Ardor em coração firme nascido!
Pranto por bel os olhos derramado!
Incêndio em mares de água disfarçado!
Rio de neve em fogo convertido!

d) linguagem rebuscada: há preferência pelas estruturas gramaticais mais complicadas e rejeição do vocabulário popular. Observe a ordem indireta nestes versos:

Um velho vi, que andava passeando,
De demarcada e incógnita estatura… (M. S. M. ltaparica)

(Vi um velho de demarcada e incógnita estatura que andava passeando.)

De Anarda o rosto luzia
No vidro que a retratava. (M. B. Oliveira)

(O rosto de Anarda luzia no vidro que a retratava.)

e) registro de impressões sensoriais (gosto, visão, olfato, tato, audição):

Como exalas, penhasco, o licor puro,
lacrimejante a floresta lisonjeando? (G. Matos)

(Nesse caso, o poeta registra a passagem de um rio pela mata.)

Chora festivo já, cristal sonoro… (Idem)

(cristal sonoro = rio corrente)

Assim também meu coração queixoso
Na sede ardente do feliz cuidado,
Bebe co’s olhos leu cristal fermoso. (Idem)

III – AUTORES E OBRAS

1. Gregório de Matos
Gregório de Matos nasceu em Salvador (BA) e morreu no Recife (PE). Formado em Direito pela Universidade de Coimbra, voltou ao Brasil.

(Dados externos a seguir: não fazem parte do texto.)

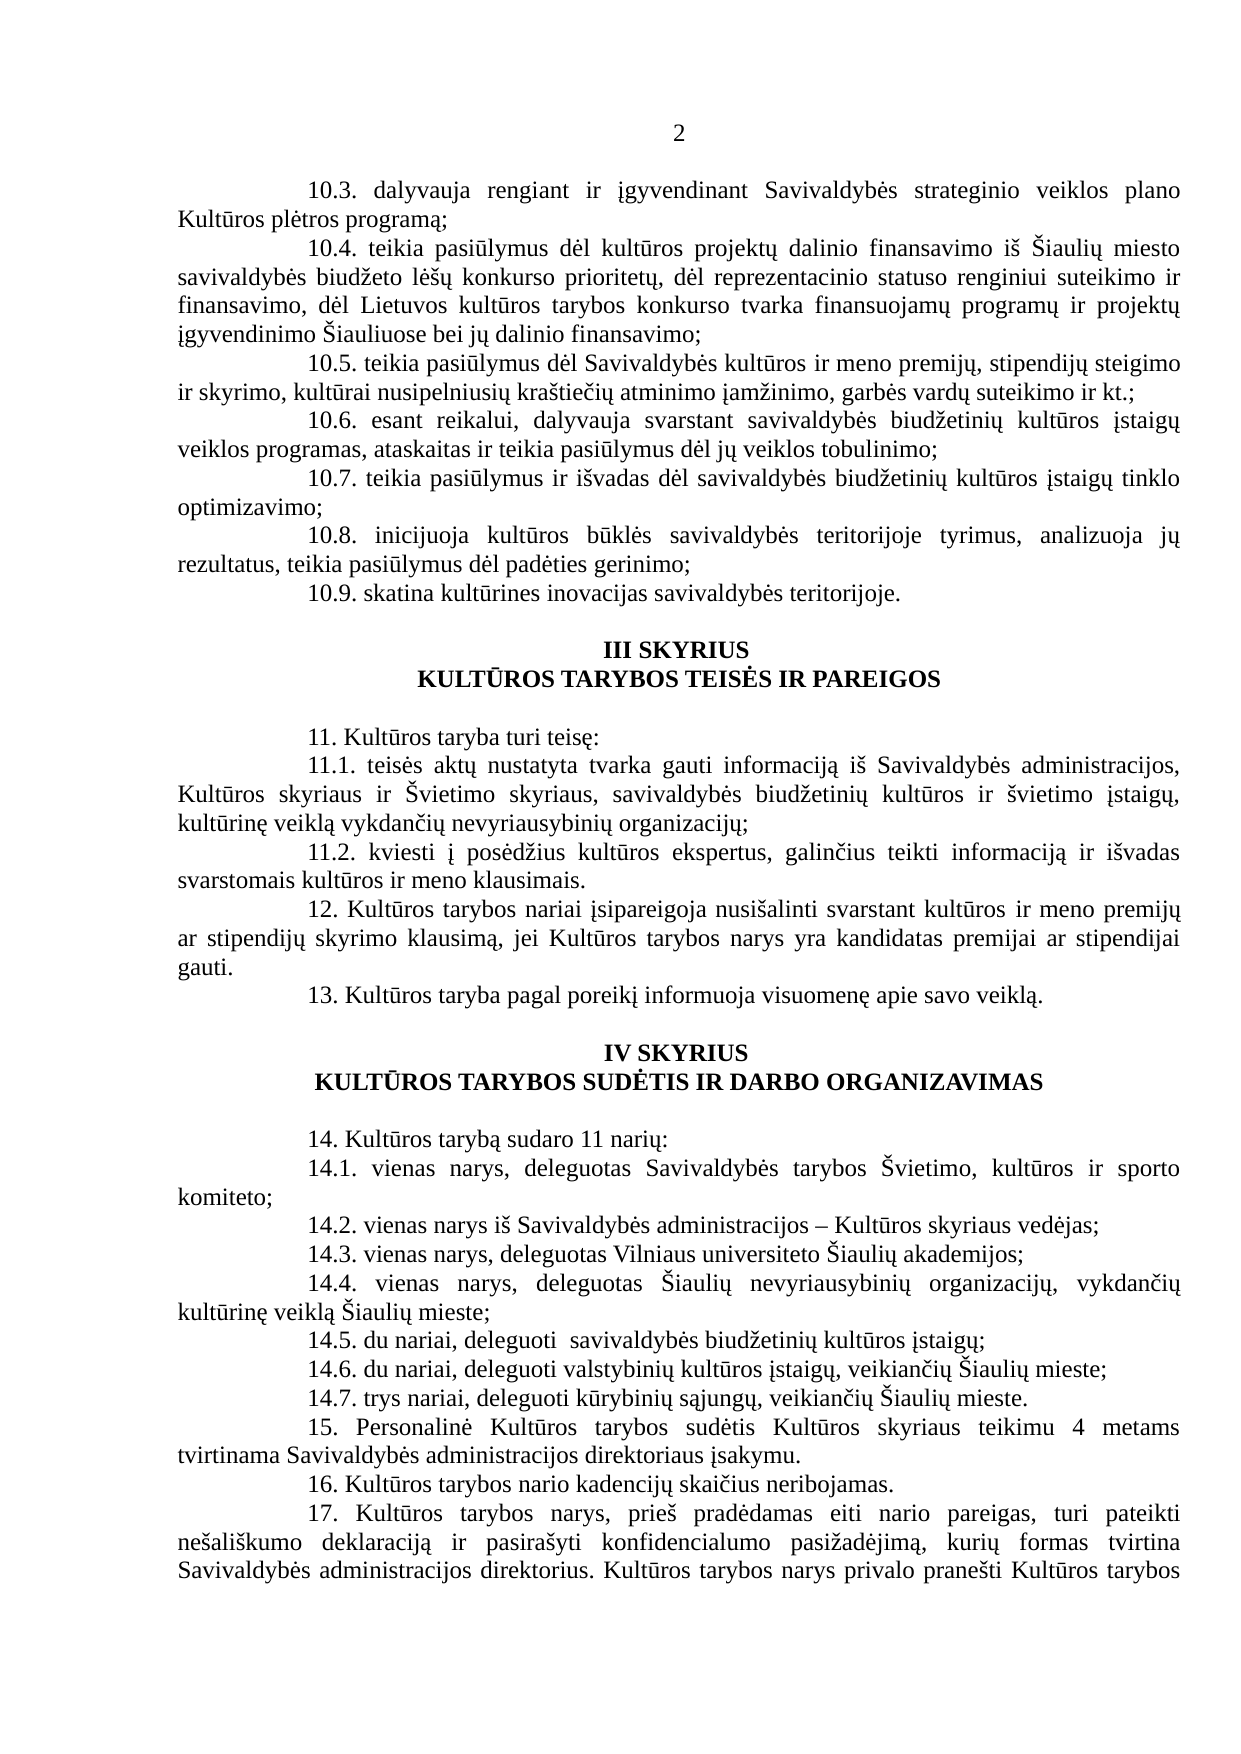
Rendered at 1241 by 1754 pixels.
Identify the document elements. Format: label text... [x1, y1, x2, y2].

text 10.8. inicijuoja kultūros būklės savivaldybės teritorijoje tyrimus, analizuoja jų rezultatus, teikia pasiūlymus dėl padėties gerinimo; [177, 521, 1181, 578]
text 14.4. vienas narys, deleguotas Šiaulių nevyriausybinių organizacijų, vykdančių kultūrinę veiklą Šiaulių mieste; [177, 1268, 1181, 1326]
text 10.6. esant reikalui, dalyvauja svarstant savivaldybės biudžetinių kultūros įstaigų veiklos programas, ataskaitas ir teikia pasiūlymus dėl jų veiklos tobulinimo; [177, 406, 1181, 463]
text KULTŪROS TARYBOS SUDĖTIS IR DARBO ORGANIZAVIMAS [177, 1067, 1181, 1096]
text 14.1. vienas narys, deleguotas Savivaldybės tarybos Švietimo, kultūros ir sporto komiteto; [177, 1153, 1181, 1211]
text 13. Kultūros taryba pagal poreikį informuoja visuomenę apie savo veiklą. [177, 981, 1181, 1009]
text 12. Kultūros tarybos nariai įsipareigoja nusišalinti svarstant kultūros ir meno premijų ar stipendijų skyrimo klausimą, jei Kultūros tarybos narys yra kandidatas premijai ar stipendijai gauti. [177, 894, 1181, 981]
text 14. Kultūros tarybą sudaro 11 narių: [177, 1124, 1181, 1153]
text 16. Kultūros tarybos nario kadencijų skaičius neribojamas. [177, 1469, 1181, 1498]
text 15. Personalinė Kultūros tarybos sudėtis Kultūros skyriaus teikimu 4 metams tvirtinama Savivaldybės administracijos direktoriaus įsakymu. [177, 1412, 1181, 1469]
text 14.7. trys nariai, deleguoti kūrybinių sąjungų, veikiančių Šiaulių mieste. [177, 1383, 1181, 1412]
text 10.4. teikia pasiūlymus dėl kultūros projektų dalinio finansavimo iš Šiaulių miesto savivaldybės biudžeto lėšų konkurso prioritetų, dėl reprezentacinio statuso renginiui suteikimo ir finansavimo, dėl Lietuvos kultūros tarybos konkurso tvarka finansuojamų programų ir projektų įgyvendinimo Šiauliuose bei jų dalinio finansavimo; [177, 233, 1181, 348]
text IV SKYRIUS [177, 1038, 1181, 1067]
text 14.6. du nariai, deleguoti valstybinių kultūros įstaigų, veikiančių Šiaulių mieste; [177, 1354, 1181, 1383]
text 11.1. teisės aktų nustatyta tvarka gauti informaciją iš Savivaldybės administracijos, Kultūros skyriaus ir Švietimo skyriaus, savivaldybės biudžetinių kultūros ir švietimo įstaigų, kultūrinę veiklą vykdančių nevyriausybinių organizacijų; [177, 751, 1181, 837]
text 14.3. vienas narys, deleguotas Vilniaus universiteto Šiaulių akademijos; [177, 1239, 1181, 1268]
text III SKYRIUS [177, 636, 1181, 664]
text KULTŪROS TARYBOS TEISĖS IR PAREIGOS [177, 664, 1181, 693]
text 11. Kultūros taryba turi teisę: [177, 722, 1181, 751]
text 10.5. teikia pasiūlymus dėl Savivaldybės kultūros ir meno premijų, stipendijų steigimo ir skyrimo, kultūrai nusipelniusių kraštiečių atminimo įamžinimo, garbės vardų suteikimo ir kt.; [177, 348, 1181, 406]
text 17. Kultūros tarybos narys, prieš pradėdamas eiti nario pareigas, turi pateikti nešališkumo deklaraciją ir pasirašyti konfidencialumo pasižadėjimą, kurių formas tvirtina Savivaldybės administracijos direktorius. Kultūros tarybos narys privalo pranešti Kultūros tarybos [177, 1498, 1181, 1584]
text 11.2. kviesti į posėdžius kultūros ekspertus, galinčius teikti informaciją ir išvadas svarstomais kultūros ir meno klausimais. [177, 837, 1181, 894]
text 14.5. du nariai, deleguoti savivaldybės biudžetinių kultūros įstaigų; [177, 1326, 1181, 1354]
text 14.2. vienas narys iš Savivaldybės administracijos ‒ Kultūros skyriaus vedėjas; [177, 1211, 1181, 1239]
text 10.9. skatina kultūrines inovacijas savivaldybės teritorijoje. [177, 578, 1181, 607]
text 10.7. teikia pasiūlymus ir išvadas dėl savivaldybės biudžetinių kultūros įstaigų tinklo optimizavimo; [177, 463, 1181, 521]
text 10.3. dalyvauja rengiant ir įgyvendinant Savivaldybės strateginio veiklos plano Kultūros plėtros programą; [177, 176, 1181, 233]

Perseguido pelas sátiras que escrevia, acabou exilado em Angola, de onde regressou em 1695, fixando-se em Pernambuco.
A obra de Gregório de Matos pode ser dividida em três blocos: poesia lírica, poesia religiosa e poesia satírica. O texto de abertura desta unidade enquadra-se na poesia lírica. Gregório de Matos é considerado o melhor poeta barroco brasileiro.)

2. Padre Vieira
Padre Antonio Vieira (1608-1697) nasceu em Lisboa e morreu em Salvador (BA). Ordenou-se sacerdote da Companhia de Jesus. Orador famoso, deixou 16 volumes de sermões, alem de Cartas em 3 volumes e de uma obra chamada História do futuro.
Dos sermões do Padre Vieira destacam-se: sermão de Santo Antonio aos peixes (em que aborda a questão do indígena escravizado pelos colonos portugueses); Sermão da Sexagésima (que tem por assunto a arte de pregar); Sermão pelo bom sucesso das armas de Portugal contra as de Holanda (pronunciado por ocasião da invasão holandesa, em 1640).